What would a radical programme look like? It would include big tax increases on the pampered 1% and less tax paid by the rest of us, including the huge amounts paid in VAT and other indirect taxes that fall heaviest on those who can least afford them. It would include provision of good housing for our people, not taxpayer subsidy for landlords. It would include restoration of trade union rights so that ordinary working people can defend their own interests. It would include an end to cuts in the services and support given to the weakest in society. It would include not only an end to privatisation but a rolling back of this disastrous and expensive policy. It would certainly include cuts, but not on public services and the wages of those who work in them. They would be in the salaries of the top 1%, whether we pay for them directly in the state sector or indirectly through businesses which leech off tax revenue or, like the banks and the public schools, depend on the privileged position we afford them. There would be cuts in our offensive military capability and a total scrapping of our expensive and illegal nuclear arms. As for austerity, this would continue but not for ordinary working people. It would only be for the rich, and principally for the 1%.

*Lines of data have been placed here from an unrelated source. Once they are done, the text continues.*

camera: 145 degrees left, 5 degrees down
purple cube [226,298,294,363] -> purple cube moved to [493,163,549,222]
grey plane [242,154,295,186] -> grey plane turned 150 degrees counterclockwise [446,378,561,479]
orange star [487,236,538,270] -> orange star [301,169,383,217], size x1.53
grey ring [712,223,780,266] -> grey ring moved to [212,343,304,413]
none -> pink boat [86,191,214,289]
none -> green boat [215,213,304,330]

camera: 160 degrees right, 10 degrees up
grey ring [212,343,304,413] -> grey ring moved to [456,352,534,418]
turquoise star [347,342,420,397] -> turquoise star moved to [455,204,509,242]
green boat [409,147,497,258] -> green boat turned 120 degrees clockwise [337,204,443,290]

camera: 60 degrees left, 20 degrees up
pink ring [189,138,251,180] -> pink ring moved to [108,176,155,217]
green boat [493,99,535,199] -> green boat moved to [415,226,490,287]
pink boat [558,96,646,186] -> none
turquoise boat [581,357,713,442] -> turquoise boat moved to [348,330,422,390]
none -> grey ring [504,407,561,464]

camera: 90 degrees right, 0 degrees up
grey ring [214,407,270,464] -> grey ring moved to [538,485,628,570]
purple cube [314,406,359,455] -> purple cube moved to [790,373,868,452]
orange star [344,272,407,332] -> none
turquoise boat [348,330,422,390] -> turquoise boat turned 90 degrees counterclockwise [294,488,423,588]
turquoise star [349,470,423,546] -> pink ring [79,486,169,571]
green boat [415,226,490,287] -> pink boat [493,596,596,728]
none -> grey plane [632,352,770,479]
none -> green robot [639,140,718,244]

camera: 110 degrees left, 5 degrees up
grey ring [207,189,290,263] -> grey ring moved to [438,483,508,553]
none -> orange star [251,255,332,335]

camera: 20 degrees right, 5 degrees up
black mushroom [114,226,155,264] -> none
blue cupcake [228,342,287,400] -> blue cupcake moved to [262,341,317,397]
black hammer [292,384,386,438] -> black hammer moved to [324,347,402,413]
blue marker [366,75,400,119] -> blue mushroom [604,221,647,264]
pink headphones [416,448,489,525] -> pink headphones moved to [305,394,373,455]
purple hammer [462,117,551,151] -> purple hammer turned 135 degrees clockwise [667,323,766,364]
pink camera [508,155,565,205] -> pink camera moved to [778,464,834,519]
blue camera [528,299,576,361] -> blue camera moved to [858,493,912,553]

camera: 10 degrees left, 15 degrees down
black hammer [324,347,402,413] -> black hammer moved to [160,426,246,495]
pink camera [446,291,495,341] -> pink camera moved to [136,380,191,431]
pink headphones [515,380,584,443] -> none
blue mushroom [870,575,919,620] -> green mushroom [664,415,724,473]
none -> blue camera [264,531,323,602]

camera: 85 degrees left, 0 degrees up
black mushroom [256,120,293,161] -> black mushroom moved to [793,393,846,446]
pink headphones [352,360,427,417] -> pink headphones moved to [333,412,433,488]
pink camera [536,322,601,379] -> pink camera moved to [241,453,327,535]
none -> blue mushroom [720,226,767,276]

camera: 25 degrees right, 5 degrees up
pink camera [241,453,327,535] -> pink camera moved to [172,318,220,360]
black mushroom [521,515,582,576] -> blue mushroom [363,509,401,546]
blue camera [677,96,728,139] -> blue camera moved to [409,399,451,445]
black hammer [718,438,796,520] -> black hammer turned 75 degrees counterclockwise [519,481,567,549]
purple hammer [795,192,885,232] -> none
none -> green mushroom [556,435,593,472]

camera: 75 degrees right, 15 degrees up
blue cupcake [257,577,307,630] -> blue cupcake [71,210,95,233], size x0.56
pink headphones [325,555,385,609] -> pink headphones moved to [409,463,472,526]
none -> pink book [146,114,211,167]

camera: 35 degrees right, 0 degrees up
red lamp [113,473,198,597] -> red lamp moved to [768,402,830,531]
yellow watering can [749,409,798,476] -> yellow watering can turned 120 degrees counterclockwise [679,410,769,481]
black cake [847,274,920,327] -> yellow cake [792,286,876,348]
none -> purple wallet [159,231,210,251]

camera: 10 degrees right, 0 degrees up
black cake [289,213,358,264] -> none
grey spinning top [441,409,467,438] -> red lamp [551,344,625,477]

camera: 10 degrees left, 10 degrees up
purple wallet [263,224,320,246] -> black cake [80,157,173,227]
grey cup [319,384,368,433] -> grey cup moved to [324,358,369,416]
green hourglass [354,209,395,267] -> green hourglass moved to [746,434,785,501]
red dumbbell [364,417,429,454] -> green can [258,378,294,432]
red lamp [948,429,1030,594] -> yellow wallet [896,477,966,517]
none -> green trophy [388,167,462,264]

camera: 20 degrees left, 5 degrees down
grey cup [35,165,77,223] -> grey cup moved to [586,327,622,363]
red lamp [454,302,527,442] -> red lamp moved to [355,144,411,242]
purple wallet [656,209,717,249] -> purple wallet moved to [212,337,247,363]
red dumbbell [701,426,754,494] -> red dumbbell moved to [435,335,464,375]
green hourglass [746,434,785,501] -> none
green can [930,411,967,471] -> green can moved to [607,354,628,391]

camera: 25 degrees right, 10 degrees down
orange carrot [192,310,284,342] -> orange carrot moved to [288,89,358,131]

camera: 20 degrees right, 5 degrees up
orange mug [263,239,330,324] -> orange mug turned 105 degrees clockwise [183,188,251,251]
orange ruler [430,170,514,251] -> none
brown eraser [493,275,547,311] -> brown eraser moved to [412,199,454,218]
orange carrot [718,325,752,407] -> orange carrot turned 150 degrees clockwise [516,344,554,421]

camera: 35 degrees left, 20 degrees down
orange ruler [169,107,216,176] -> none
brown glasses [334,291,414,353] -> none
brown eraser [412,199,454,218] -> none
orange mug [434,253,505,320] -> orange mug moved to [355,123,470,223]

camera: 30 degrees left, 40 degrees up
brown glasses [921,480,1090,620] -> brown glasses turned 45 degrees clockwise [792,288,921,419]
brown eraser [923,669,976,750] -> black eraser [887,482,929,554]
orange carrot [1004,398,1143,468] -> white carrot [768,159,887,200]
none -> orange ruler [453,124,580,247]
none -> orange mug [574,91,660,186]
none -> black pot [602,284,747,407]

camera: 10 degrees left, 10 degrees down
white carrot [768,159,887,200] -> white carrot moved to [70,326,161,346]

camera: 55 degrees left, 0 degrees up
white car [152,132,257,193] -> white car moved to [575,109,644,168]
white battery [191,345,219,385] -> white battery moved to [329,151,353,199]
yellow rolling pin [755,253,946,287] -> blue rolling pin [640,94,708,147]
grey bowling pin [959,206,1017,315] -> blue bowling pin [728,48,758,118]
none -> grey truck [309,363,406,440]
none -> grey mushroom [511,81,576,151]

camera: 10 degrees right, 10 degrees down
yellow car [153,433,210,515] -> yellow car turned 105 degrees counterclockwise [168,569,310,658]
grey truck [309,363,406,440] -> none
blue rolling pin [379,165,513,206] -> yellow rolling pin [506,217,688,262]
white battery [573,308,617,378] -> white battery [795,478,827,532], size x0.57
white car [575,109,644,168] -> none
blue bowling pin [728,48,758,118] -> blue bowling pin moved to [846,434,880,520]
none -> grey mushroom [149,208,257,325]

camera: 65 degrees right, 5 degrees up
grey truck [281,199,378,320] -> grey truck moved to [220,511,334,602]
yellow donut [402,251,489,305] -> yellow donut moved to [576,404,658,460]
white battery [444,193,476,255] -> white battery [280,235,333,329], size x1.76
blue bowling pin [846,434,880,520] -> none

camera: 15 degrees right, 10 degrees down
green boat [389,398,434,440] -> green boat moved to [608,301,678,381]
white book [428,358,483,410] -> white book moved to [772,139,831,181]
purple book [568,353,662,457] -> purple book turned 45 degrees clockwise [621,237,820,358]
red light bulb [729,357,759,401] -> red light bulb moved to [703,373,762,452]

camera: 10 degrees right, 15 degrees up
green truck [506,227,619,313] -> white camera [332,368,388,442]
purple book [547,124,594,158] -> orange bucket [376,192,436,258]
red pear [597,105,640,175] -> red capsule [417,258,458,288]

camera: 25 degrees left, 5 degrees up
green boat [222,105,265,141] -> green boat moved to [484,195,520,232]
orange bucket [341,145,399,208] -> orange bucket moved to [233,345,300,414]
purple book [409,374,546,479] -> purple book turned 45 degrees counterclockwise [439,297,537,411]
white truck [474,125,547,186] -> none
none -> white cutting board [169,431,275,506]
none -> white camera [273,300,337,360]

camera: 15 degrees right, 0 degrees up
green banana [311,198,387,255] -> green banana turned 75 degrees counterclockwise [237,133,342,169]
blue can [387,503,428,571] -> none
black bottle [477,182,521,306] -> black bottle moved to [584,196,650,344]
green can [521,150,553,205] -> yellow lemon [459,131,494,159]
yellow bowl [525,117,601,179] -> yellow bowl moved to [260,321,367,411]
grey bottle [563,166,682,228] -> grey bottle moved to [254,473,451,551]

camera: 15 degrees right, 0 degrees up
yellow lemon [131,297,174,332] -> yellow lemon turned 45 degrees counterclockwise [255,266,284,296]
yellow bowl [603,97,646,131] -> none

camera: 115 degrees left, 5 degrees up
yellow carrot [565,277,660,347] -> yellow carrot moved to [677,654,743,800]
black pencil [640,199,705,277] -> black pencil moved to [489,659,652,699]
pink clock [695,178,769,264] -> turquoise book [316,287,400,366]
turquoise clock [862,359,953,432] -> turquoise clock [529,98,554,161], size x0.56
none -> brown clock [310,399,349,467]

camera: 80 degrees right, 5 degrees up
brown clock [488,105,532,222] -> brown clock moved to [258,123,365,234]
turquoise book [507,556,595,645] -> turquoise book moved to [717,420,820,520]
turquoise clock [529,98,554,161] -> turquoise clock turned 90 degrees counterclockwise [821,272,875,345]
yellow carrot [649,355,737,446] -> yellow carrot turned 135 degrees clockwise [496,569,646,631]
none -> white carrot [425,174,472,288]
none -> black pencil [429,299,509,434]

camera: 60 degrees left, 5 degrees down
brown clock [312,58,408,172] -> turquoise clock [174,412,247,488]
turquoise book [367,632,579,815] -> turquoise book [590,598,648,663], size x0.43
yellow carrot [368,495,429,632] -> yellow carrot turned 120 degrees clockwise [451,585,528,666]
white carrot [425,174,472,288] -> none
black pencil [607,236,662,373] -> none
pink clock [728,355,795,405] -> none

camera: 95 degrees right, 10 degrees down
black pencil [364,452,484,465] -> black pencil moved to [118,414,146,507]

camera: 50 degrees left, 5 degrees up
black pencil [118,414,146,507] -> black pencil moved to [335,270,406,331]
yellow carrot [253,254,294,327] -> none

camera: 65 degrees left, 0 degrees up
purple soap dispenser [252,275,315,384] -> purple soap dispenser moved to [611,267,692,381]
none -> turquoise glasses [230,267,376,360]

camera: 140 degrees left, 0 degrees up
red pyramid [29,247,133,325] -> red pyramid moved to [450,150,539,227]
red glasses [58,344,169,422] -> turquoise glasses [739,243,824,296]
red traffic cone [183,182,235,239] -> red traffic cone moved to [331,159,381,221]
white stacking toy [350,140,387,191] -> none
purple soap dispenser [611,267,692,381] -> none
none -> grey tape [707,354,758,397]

If Miliband were to offer this programme as part of hi next four ‘pledges’, he would, of course, attract a hysterical response from our wonderful ‘free’ press which would be echoed by the supposedly independent BBC. But would this damage Labour electorally? Miliband is already being savaged while offering LWA. Try Googling ‘Milliband’ today. The first five hits will include “bacon sandwich” and “beggar”. This is the currency used by our mass media in its coverage of politics. It could hardly be more hostile if Labour were to offer a radical programme. The voters on the other hand, at least those not part of the 1%, could be won over in sufficient numbers to ensure the absolute majority that Labour so desperately desires.